This Friday, once again, irresponsibility reached unfortunate heights in Catalan politics with the decision of Junts per Catalunya to leave the Government presided over by Pere Aragonès. Neither the reasons put forward by the supporters of the rupture nor the hackneyed recourse to the decision of the militancy justify a decision of this magnitude at a time as difficult as the current one. The departure of Junts from the Government, decided by some 3,000 militants, leads Catalonia to instability in full negotiation of the budgets of the Generalitat and with an economic crisis of uncertain dimensions on the horizon. The victory of the ‘no’ in this referendum has been the result of a deliberate strategy adopted by the supporters of the rupture, rooted in the defense of the so-called ‘October 1 mandate’, an imperative without any legitimacy and that does not correspond to the plurality of Catalan society expressed in the Parliament. The process that has culminated in the ‘no’ vote began with the announcement of a possible motion of censure against a Government in which Junts had half of the ‘consellers’, it was developed conditioned by the calculated ambiguity of the former president Carles Puigdemont and the general secretary Jordi Turull and continued with the decision of the party president, Laura Borras, of campaigning openly against continuity in the Executive, contravening the internal rules of the party. A move that only responds to partisan interests and without any consideration for the common interest of the country.

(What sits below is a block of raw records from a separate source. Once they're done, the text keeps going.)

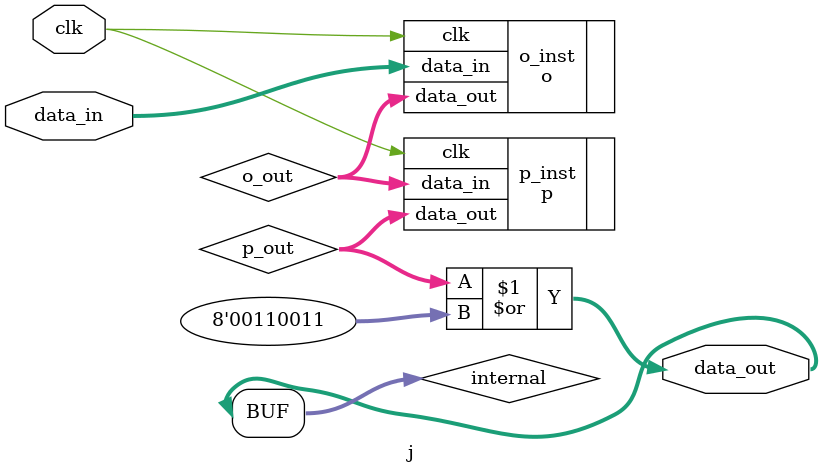
<source format=sv>
module j (
    input logic clk,
    input logic [7:0] data_in,
    output logic [7:0] data_out
);
    logic [7:0] internal;
    logic [7:0] o_out, p_out;

    // Instantiate submodules
    o o_inst (
        .clk(clk),
        .data_in(data_in),
        .data_out(o_out)
    );

    p p_inst (
        .clk(clk),
        .data_in(o_out),
        .data_out(p_out)
    );

    assign internal = p_out | 8'h33;
    assign data_out = internal;

endmodule

</source>
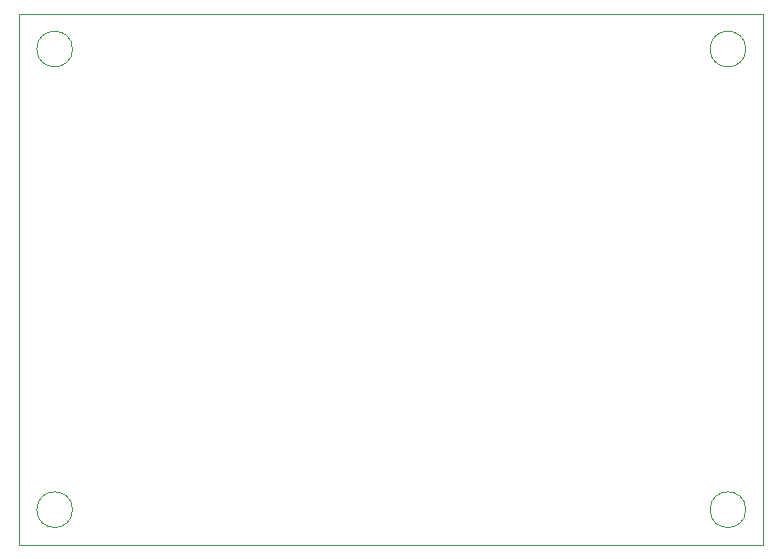
<source format=gbr>
%TF.GenerationSoftware,KiCad,Pcbnew,7.0.10*%
%TF.CreationDate,2024-03-31T16:18:23-04:00*%
%TF.ProjectId,comparison,636f6d70-6172-4697-936f-6e2e6b696361,rev?*%
%TF.SameCoordinates,Original*%
%TF.FileFunction,Profile,NP*%
%FSLAX46Y46*%
G04 Gerber Fmt 4.6, Leading zero omitted, Abs format (unit mm)*
G04 Created by KiCad (PCBNEW 7.0.10) date 2024-03-31 16:18:23*
%MOMM*%
%LPD*%
G01*
G04 APERTURE LIST*
%TA.AperFunction,Profile*%
%ADD10C,0.100000*%
%TD*%
G04 APERTURE END LIST*
D10*
X41510000Y-28000000D02*
G75*
G03*
X38490000Y-28000000I-1510000J0D01*
G01*
X38490000Y-28000000D02*
G75*
G03*
X41510000Y-28000000I1510000J0D01*
G01*
X98510000Y-67000000D02*
G75*
G03*
X95490000Y-67000000I-1510000J0D01*
G01*
X95490000Y-67000000D02*
G75*
G03*
X98510000Y-67000000I1510000J0D01*
G01*
X98510000Y-28000000D02*
G75*
G03*
X95490000Y-28000000I-1510000J0D01*
G01*
X95490000Y-28000000D02*
G75*
G03*
X98510000Y-28000000I1510000J0D01*
G01*
X41510000Y-67000000D02*
G75*
G03*
X38490000Y-67000000I-1510000J0D01*
G01*
X38490000Y-67000000D02*
G75*
G03*
X41510000Y-67000000I1510000J0D01*
G01*
X37000000Y-25000000D02*
X100000000Y-25000000D01*
X100000000Y-70000000D01*
X37000000Y-70000000D01*
X37000000Y-25000000D01*
M02*

</source>
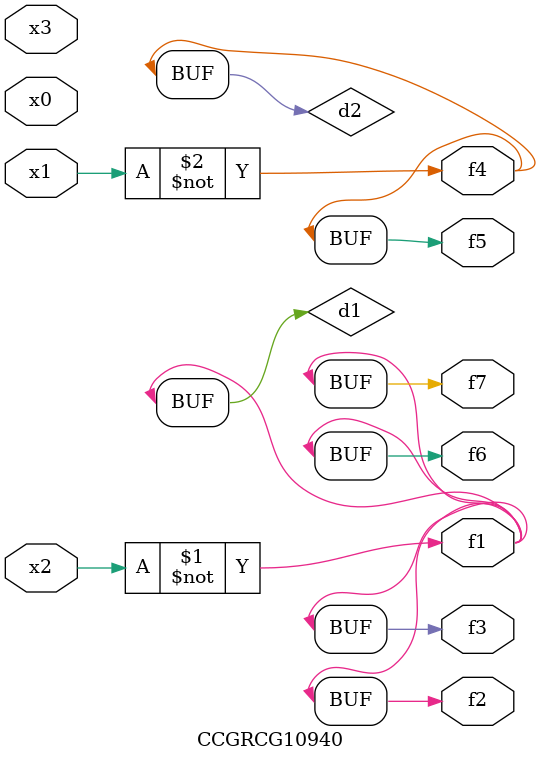
<source format=v>
module CCGRCG10940(
	input x0, x1, x2, x3,
	output f1, f2, f3, f4, f5, f6, f7
);

	wire d1, d2;

	xnor (d1, x2);
	not (d2, x1);
	assign f1 = d1;
	assign f2 = d1;
	assign f3 = d1;
	assign f4 = d2;
	assign f5 = d2;
	assign f6 = d1;
	assign f7 = d1;
endmodule

</source>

The institutional attitude adopted by the Aragonese president in his brief appearance, after knowing Junts’ decision, he should allow recompose as soon as possible an Executive capable of approving budgets and dealing with the consequences of inflation, everything indicates that it has expanded with independents. It is one of the formulas that he has at his disposal, but the break with Junts poses challenges that go beyond people and positions. The new Government will have to seek support from socialists and ‘comuns’. Catalonia is therefore headed for a new political cycle that must address the challenges facing Catalan society with greater realism, dialogue and transversality. It will not be enough to exchange favors between the governability in Madrid and in Barcelona without modifying the political agenda in Catalonia.
The future of together is the other immediate question. In the formation, two souls coexist more united by a feeling born of the ‘procés’ than by a government program. Those who conceived it as the embryo of a new center-right formation with an ideal independence movement not incompatible with a government vocation have emerged defeated from this stake. Among them are Turull himself, the now stupefied Xavier Trias and most of the public positions coming from the old CDC. On the other, those, led by Puigdemont and Borràs, see Junts as a movement fueled by the drive for independence that is still alive in sectors of Catalan society, which can only lead to a process of radicalization and shrinking. From them you can only expect a very strong opposition to the Government that they already describe as illegitimate.
Combining these two souls will now be even more difficult. It will not be easy for those defeated today to consummate the deep reflection necessary to build an option with a vocation for government. Perhaps they can find complicity with those who previously were expelled from that central space that today has no representation. In no case can they be found in the Puigdemont-Borràs tandem that has split the organization in half.